Dati raccolti

'''

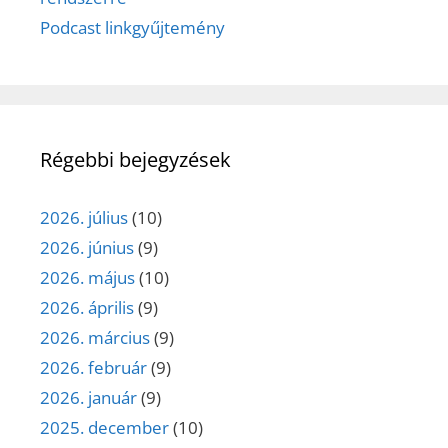
Podcast linkgyűjtemény
Régebbi bejegyzések
2026. július
(10)
2026. június
(9)
2026. május
(10)
2026. április
(9)
2026. március
(9)
2026. február
(9)
2026. január
(9)
2025. december
(10)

'''

Le tue istruzioni:
Stampa tali e quali tutte le righe del materiale, lasciando fuori le immagini.

La tua risposta:
Podcast linkgyűjtemény
Régebbi bejegyzések
2026. július
(10)
2026. június
(9)
2026. május
(10)
2026. április
(9)
2026. március
(9)
2026. február
(9)
2026. január
(9)
2025. december
(10)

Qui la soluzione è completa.